## Text provided
-- Begin --

Rounding up the Usual Suspects

Bodily functions, human sexuality, homosexuality, profanity and/or racist speech, evolution, Satanism, witchcraft and the occult, unpopular political positions, and bad taste -- all the usual suspects -- have received their fair share of attention in schools and libraries in 2004. Books, t-shirts, and campaign posters, along with student newspapers and radio shows have all been targeted for expressing positions, exploring subjects, or using forms of language that some members of the community have found distasteful. A few cases in point:

Picture Books
Walter the Farting Dog, King and King, Eyewitness Horse Book:  A Wisconsin grandfather’s squeamish reaction to canine flatulence, general dismay in North Carolina at a young king finding a prince charming, and in Montana, objection to the suggestion that “It took 55 million years for the present family of horses, asses, and zebras to evolve from their earliest horse-like ancestor” (qtd. in “Censorship Watch,” American Libraries, May 2004) led to challenges and, in the case of King and King, the restriction of the book’s circulation.

Chapter Books and Young Adult Lit
Chris Lynch, Extreme Elvin; R.L. Stine, Double Date; Robie Harris, It’s Perfectly Normal and It’s So Amazing; Thomas Schouweiler, The Devil: Opposing Viewpoints; Natalie Babbitt, The Devil’s Storybook; and Judy Blume, Deenie:  “Teen social situations,” sex education, Satanism and the occult, a 12-year old girl discovering masturbation (among other things, to be sure) led parents in Texas, Florida, and New Jersey to complain, resulting in Elvin and Double Date being removed from circulation subject to review, to the movement of Harris’s sex-ed books from the young adult to the adult shelves in the public library, and to the requirement that students seeking to check out Deenie present permission slips signed by their parents.

Classroom Favorites
Of Mice and Men, Martian Chronicles, A Raisin in the Sun (all cited for profanity); Huck Finn, Always Running: La Vida Loca, Gang Days in LA, Roll of Thunder: Hear My Cry (racist language, depictions of racial violence); Toni Morrison, Song of Solomon (sexual situations) all continued to be challenged. In 2003, the books or series most frequently challenged in public libraries included Phyllis Reynold Naylor’s Alice books, J.K. Rowling’s Harry Potter series, Of Mice and Men, Michael A. Bellesiles’ Arming America: The Origins of a National Gun Culture, and Walter Dean Myer’s Fallen Angels (“Challenged and Banned Books”).

-- End --

## Set tasks
1 > List every US state that the piece on 2004 school and library censorship names as a place where a challenge came up.
2 > Write the next part of the piece on 2004 school and library censorship, picking up after its last sentence.
The records play no part in what is asked here.

## Given entries
-- Begin --

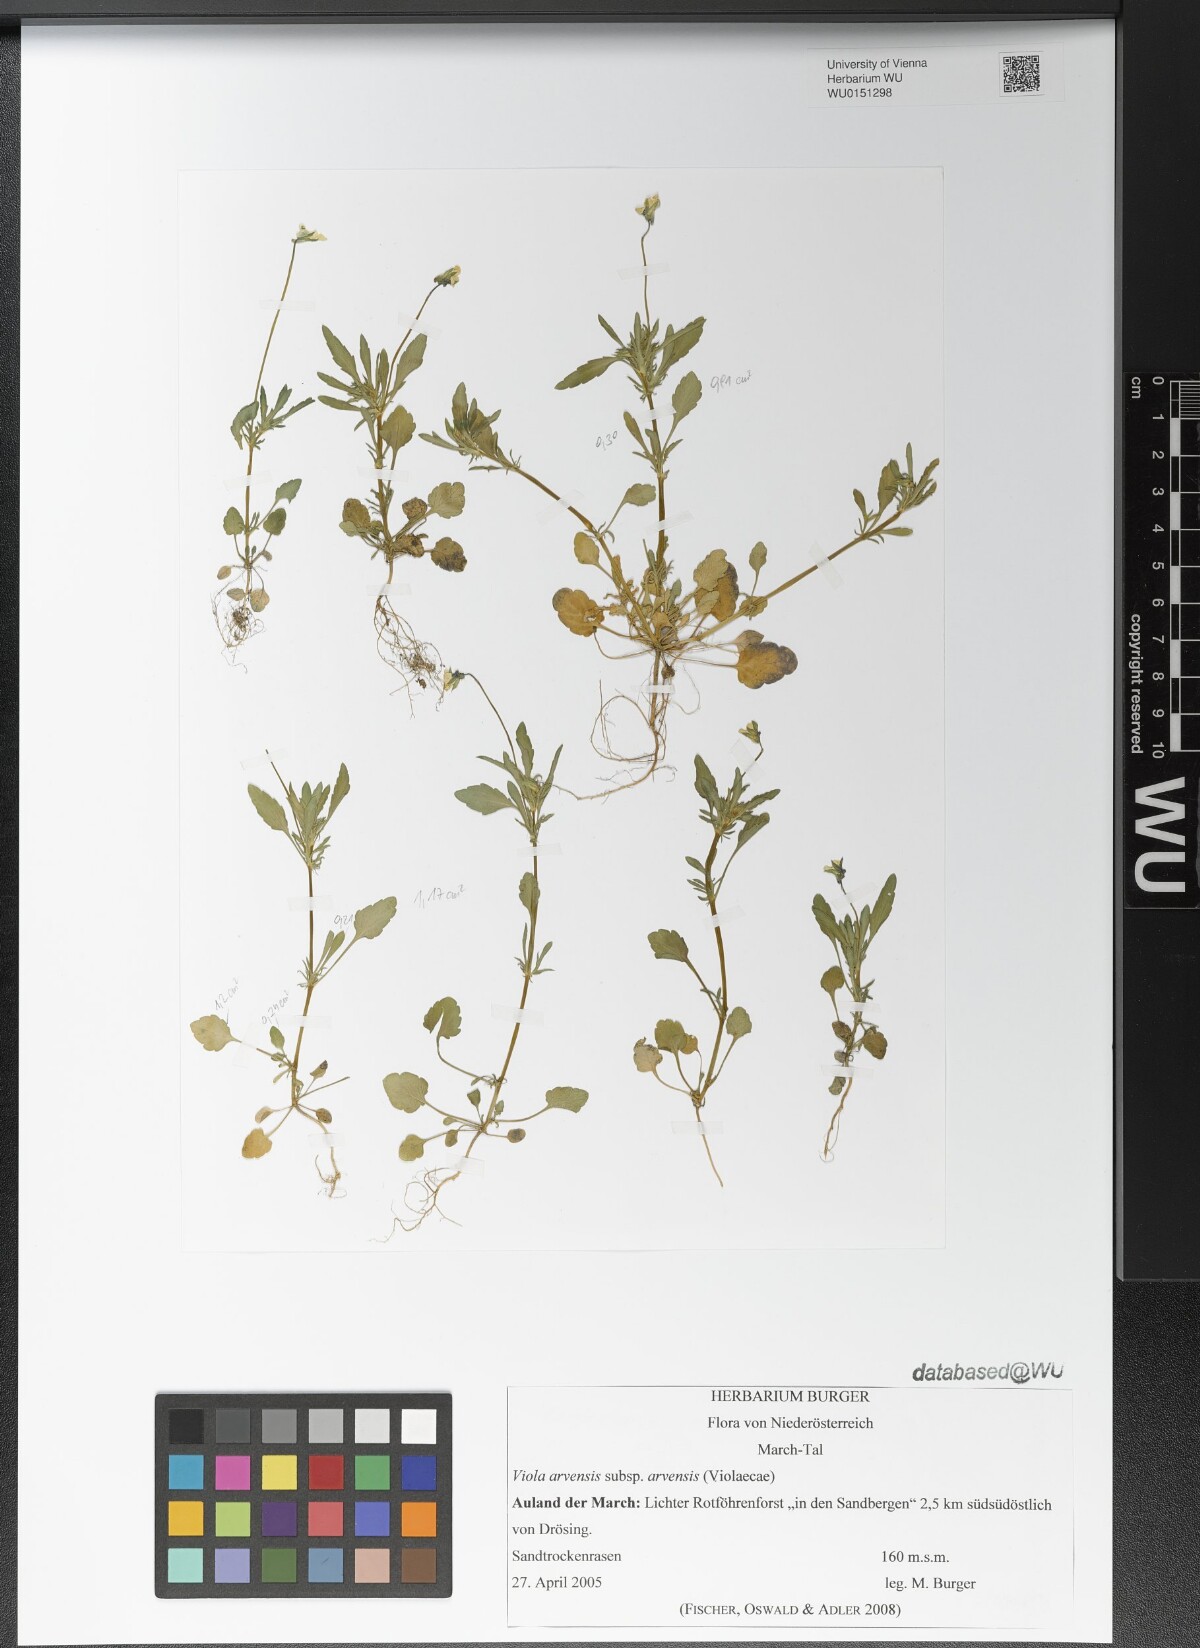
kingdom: Plantae
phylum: Tracheophyta
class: Magnoliopsida
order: Malpighiales
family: Violaceae
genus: Viola
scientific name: Viola arvensis
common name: Field pansy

-- End --

## Responses in order
1 > Wisconsin, North Carolina, Montana, Texas, Florida, New Jersey

2 >
T-Shirts and Campaign Posters
Books are not the only targets. T-shirts continue to prove problematic:

  • A Michigan high school student was suspended for five days for wearing a t-shirt sporting an anarchy symbol; he had been previously disciplined for wearing peace signs, upside-down American flags, an anti-war quote from Albert Einstein. Tellingly, “When Gies [the student] contended that he had a First Amendment right to express himself, one administrator informed him that the Constitution does not apply to Bay City students” (“Michigan School Reverses Student’s Suspension”).
  • In Albemarle County, Virginia, a middle-school student was banned from wearing an NRA t-shirt with “silhouettes of a couple of rifles on it” (Edwards), a violation of school-board policy with regard to depictions of weaponry on clothing. The same policy, if strictly enforced, would also prevent the display of the state seal, which features a spear-toting woman, and the local high school’s seal, with its musket-equipped patriot.
  • In Utah, the offending t-shirts advocated that “Queers Kick Ash,” part of an anti-smoking campaign aimed at gay and lesbian students, who, in fact, record higher rates of tobacco use than do their heterosexual peers, while in North Carolina, school officials removed two posters a candidate for student council president had hung in the school, one advocating a “Queer Eye for Hunt High,” the other proclaiming that “Gay Guys Know Everything.”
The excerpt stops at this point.